Working model of the immune response during a cognitive task. Under homeostatic conditions, the meningeal spaces are surveyed for potential disturbances by resident myeloid cells, as well as circulating white blood cells (including monocytes and T cells). During an acute cognitive task performance, such as Morris water maze, circulating immune cells can be activated by peripheral danger signals (the identity of which is yet to be determined, but potentially corticosterone and catecholamines), which are released in response to the stress that the task involves. In a wild-type mouse, activated T cells and monocytes infiltrate the meninges and mount a homeostatic type-2 immune response, releasing tissue-building cytokines such as IL-4 and IL-10. In SCID mice that lack the adaptive branch of the immune system (no mature T and B cells), nonregulated inflammatory monocytes initiate a type 1 inflammatory response, with the release of inflammatory cytokines such as TNFα. Although the cellular and molecular pathways are yet to be elucidated, the inflammatory type-1 response contributes to impaired cognition, whereas an alternative type-2 immune response is more “procognitive.”

Concluding remarks

This review presents evidence for the numerous points of communication between the nervous and the immune systems, and focuses on the consequent implication that a normal functioning immune system is critical in supporting cognitive function. The relationship between these systems, however, is a mutual one. All of the body’s immune organs are innervated to some degree, and unimpaired neurotransmission is essential for both initiation and termination of immune responses. For example, sympathetic innervation of the bone marrow is required for recruitment of immune cells from the hematopoietic reservoir during infection (Katayama et al. 1990; Spiegel et al. 2007; von Bernhardi et al. 2010). On the other hand, neuronal control through the vagus nerve serves to suppress inflammation in response to endotoxin (Borovikova et al. 2000; Steinman 2004; Pavlov and Tracey 2012). Therefore even when it appears that the nervous system is merely a victim of a flared immune system, the two systems maintain a constant dialogue in the attempt to restore homeostasis.

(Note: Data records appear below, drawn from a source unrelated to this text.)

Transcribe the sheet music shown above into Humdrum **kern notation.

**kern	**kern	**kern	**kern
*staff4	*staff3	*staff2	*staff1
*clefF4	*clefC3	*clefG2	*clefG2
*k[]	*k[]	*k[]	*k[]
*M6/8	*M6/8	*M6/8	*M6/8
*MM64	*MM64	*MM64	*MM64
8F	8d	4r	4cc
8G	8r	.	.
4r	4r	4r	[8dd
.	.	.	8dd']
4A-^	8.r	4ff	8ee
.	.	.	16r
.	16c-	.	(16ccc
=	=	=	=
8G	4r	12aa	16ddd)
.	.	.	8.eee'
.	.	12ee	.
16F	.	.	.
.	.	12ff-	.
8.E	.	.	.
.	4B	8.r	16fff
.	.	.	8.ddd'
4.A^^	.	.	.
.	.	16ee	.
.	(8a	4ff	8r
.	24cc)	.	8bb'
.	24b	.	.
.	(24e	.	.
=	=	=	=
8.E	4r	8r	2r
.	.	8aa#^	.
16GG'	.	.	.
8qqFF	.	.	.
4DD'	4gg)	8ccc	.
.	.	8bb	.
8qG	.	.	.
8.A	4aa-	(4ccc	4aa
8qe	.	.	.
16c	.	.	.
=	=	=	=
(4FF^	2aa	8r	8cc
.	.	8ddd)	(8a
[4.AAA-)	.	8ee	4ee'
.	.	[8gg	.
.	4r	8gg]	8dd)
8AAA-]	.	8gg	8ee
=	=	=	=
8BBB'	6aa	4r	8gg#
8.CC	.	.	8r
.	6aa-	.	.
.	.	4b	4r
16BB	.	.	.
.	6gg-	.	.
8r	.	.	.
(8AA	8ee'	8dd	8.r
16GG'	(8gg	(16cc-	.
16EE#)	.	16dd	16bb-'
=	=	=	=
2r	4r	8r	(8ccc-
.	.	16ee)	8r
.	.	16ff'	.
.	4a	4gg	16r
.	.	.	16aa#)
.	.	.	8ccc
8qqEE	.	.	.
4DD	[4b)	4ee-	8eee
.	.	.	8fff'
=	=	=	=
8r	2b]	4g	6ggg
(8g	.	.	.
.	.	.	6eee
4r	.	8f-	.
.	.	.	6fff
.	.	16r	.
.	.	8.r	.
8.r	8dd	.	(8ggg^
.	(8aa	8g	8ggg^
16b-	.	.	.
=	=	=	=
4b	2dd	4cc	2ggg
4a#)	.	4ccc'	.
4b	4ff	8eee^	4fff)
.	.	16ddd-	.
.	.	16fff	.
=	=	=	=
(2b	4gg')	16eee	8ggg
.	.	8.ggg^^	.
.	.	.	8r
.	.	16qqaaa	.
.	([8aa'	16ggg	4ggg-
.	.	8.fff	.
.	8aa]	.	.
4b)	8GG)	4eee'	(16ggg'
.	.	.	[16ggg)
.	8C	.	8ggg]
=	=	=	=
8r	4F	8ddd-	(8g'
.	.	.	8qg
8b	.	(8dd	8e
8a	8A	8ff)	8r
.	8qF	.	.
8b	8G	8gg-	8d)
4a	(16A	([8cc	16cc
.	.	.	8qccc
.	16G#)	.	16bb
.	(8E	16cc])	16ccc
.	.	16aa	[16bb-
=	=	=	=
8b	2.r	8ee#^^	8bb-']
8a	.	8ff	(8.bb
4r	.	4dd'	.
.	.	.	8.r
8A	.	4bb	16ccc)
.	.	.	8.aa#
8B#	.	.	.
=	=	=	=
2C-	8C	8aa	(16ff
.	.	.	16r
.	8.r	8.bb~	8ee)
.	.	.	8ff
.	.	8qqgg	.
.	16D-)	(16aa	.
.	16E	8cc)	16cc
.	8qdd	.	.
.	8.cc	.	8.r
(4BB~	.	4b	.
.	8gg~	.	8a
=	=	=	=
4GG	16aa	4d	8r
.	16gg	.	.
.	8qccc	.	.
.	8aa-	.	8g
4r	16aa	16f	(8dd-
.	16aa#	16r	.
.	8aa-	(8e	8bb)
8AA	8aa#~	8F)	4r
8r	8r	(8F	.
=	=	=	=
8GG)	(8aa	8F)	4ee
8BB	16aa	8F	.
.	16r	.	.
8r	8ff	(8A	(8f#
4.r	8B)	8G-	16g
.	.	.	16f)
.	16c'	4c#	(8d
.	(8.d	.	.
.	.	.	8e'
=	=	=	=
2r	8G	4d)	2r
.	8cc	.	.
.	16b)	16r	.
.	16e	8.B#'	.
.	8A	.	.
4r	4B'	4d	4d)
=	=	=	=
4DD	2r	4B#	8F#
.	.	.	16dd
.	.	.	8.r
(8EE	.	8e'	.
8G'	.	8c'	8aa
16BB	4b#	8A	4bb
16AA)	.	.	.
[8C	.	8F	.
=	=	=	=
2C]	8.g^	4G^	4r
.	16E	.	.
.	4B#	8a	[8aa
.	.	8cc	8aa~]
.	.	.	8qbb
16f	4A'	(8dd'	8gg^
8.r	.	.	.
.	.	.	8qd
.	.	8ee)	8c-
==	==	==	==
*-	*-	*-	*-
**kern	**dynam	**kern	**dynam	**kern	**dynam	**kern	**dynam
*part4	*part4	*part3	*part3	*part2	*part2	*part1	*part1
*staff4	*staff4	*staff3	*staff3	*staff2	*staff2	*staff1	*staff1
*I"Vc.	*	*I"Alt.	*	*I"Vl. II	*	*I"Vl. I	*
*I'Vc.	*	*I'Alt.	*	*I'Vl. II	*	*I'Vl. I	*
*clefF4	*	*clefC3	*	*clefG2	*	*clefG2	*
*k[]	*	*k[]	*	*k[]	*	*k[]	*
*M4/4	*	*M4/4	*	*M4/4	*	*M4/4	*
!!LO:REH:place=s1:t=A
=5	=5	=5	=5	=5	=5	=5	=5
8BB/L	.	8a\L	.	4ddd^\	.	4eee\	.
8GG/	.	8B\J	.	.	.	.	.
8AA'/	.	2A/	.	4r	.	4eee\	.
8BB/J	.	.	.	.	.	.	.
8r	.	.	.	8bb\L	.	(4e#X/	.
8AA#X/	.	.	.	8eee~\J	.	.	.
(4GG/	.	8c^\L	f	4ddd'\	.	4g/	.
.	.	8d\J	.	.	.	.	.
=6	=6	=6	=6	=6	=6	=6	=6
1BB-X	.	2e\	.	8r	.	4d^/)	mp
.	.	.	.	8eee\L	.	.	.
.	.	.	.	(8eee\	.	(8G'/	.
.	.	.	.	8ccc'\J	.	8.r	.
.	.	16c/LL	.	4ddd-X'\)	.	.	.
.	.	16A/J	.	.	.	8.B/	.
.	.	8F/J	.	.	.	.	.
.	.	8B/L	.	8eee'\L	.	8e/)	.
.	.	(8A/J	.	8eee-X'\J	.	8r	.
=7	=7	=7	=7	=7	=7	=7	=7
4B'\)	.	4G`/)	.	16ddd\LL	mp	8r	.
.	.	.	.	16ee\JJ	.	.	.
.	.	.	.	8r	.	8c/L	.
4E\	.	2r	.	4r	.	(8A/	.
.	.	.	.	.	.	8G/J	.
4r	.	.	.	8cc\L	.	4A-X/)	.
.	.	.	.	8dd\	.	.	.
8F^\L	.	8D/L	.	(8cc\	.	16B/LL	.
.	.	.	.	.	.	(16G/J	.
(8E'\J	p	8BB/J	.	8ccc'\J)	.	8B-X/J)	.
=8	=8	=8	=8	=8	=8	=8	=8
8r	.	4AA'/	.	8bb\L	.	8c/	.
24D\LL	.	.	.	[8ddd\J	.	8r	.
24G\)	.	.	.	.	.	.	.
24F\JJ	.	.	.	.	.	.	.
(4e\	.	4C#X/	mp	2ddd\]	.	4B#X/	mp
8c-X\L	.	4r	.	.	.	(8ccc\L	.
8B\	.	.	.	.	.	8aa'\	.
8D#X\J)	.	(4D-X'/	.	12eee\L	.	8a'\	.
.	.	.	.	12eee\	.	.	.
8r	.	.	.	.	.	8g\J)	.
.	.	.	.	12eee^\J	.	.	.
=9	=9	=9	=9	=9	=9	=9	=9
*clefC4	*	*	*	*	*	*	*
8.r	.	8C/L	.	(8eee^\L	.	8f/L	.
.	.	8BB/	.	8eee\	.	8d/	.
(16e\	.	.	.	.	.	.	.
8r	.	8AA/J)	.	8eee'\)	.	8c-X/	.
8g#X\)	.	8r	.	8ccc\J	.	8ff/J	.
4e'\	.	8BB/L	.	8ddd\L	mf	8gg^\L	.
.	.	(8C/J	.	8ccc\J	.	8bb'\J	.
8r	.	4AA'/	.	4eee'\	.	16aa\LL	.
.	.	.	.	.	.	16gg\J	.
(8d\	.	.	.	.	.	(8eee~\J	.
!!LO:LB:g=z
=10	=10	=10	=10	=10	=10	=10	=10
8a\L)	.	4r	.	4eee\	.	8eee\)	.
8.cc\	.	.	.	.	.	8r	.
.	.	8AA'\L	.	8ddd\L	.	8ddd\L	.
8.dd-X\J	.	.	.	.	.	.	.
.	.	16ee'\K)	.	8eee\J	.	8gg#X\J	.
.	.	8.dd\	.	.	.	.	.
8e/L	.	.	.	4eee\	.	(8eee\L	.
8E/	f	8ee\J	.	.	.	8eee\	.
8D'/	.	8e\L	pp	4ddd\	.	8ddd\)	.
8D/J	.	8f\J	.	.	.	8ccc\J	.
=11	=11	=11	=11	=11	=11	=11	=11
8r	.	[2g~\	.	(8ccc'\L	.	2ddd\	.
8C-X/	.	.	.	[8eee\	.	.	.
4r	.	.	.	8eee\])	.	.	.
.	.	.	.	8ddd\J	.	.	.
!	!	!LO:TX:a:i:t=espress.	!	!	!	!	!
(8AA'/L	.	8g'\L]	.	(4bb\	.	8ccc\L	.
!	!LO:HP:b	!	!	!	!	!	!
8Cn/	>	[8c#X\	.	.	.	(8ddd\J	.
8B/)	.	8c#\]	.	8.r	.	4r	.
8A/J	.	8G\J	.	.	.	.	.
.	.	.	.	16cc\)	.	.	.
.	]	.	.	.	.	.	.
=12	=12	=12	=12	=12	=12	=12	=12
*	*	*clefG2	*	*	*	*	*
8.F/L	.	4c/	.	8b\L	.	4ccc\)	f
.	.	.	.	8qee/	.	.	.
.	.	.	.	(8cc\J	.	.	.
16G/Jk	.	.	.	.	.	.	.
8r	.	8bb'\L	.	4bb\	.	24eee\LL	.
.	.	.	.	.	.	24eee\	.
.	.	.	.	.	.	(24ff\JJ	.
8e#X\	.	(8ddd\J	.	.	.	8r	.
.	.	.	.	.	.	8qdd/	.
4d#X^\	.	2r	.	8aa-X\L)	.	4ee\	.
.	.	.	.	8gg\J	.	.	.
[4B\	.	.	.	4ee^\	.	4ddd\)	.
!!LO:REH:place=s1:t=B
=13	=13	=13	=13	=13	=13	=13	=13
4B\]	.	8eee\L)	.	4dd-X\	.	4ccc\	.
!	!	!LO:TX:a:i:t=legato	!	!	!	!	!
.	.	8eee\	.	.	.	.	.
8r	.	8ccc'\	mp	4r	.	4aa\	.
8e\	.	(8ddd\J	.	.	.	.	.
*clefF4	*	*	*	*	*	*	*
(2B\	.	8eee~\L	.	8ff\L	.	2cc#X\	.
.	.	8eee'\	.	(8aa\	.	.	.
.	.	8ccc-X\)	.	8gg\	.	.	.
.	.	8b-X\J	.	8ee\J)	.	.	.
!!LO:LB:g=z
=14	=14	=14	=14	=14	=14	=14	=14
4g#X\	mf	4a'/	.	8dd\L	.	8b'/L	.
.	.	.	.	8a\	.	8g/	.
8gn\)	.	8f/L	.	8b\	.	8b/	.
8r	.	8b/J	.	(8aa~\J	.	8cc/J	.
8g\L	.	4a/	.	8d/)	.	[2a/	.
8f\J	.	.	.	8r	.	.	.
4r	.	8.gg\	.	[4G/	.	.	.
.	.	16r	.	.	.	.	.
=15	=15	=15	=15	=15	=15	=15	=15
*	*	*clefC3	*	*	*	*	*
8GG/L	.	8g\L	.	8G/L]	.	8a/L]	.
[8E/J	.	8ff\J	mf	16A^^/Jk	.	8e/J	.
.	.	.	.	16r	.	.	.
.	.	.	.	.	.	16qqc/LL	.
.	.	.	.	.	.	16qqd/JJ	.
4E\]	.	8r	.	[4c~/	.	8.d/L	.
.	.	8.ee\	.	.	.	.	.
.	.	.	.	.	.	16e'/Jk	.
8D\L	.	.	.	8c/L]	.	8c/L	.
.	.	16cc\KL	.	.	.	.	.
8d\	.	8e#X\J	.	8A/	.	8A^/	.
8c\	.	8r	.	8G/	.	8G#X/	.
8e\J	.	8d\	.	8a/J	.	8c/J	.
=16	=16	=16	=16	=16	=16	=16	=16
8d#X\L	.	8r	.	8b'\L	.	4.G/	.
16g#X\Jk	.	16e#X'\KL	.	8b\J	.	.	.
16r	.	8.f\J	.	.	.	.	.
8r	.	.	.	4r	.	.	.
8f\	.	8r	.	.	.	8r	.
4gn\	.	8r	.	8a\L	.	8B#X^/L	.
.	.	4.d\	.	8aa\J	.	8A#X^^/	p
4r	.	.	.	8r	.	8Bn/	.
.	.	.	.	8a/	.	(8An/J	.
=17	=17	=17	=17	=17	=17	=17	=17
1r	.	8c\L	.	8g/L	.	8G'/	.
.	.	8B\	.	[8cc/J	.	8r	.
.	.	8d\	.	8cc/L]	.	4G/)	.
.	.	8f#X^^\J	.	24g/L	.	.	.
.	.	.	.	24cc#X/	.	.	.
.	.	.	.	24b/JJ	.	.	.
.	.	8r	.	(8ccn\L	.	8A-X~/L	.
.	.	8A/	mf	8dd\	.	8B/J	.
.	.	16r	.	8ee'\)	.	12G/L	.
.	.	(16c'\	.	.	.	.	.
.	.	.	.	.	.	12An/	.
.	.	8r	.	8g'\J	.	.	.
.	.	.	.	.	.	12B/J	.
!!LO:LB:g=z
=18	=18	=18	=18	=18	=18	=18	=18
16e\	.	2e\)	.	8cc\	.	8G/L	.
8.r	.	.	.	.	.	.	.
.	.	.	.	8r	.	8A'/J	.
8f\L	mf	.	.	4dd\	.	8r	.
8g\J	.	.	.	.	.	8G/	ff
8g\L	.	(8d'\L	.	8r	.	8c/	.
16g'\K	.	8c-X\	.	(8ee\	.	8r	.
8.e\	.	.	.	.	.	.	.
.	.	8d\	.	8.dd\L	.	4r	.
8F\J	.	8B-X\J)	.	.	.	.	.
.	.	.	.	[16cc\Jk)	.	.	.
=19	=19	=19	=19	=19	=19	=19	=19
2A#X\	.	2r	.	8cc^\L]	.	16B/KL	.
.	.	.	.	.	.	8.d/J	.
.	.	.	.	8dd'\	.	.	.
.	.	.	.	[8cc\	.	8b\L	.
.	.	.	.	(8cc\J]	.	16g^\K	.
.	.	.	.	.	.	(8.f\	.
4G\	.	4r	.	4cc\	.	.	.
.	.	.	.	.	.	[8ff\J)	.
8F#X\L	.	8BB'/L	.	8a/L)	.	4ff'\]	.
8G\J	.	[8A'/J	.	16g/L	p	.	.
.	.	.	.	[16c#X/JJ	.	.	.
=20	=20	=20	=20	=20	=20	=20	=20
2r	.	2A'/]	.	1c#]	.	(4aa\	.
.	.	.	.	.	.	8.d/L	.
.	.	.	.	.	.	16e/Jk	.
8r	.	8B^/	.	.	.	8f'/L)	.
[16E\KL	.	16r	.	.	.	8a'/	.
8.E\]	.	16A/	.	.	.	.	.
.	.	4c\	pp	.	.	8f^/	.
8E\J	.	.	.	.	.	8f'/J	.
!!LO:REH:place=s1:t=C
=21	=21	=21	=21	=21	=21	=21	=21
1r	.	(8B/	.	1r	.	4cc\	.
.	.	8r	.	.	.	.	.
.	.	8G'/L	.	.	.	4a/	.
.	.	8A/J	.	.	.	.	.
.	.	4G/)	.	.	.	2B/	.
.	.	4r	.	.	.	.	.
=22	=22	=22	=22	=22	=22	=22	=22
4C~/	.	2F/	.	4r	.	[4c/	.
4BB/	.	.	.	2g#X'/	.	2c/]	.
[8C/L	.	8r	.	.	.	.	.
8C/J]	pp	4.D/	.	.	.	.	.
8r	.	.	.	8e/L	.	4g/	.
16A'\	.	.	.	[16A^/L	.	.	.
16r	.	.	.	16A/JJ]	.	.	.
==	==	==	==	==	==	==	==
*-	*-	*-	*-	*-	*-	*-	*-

Although numerous studies now support connections between the nervous and immune systems in models of infection and injury (Steinman 2004; Aaltonen et al. 2005; Yirmiya and Goshen 2011; Benach et al. 2012), large gaps remain with regard to how the two systems interact under normal homeostatic conditions. Most of the evidence for immune support in learning comes from whole-body knockout of certain molecules, making it difficult to distinguish cell-specific or developmental effects. Moreover, more research needs to be devoted to maintenance of the physiological concentrations of tested molecules so that conclusions can be drawn about phenomena in vivo. It often happens that the changes occurring in the body during development or learning are so subtle, and the conditions under which processes are modeled in vitro so extreme, that the relevance of conclusions obtained from in vitro studies is questionable.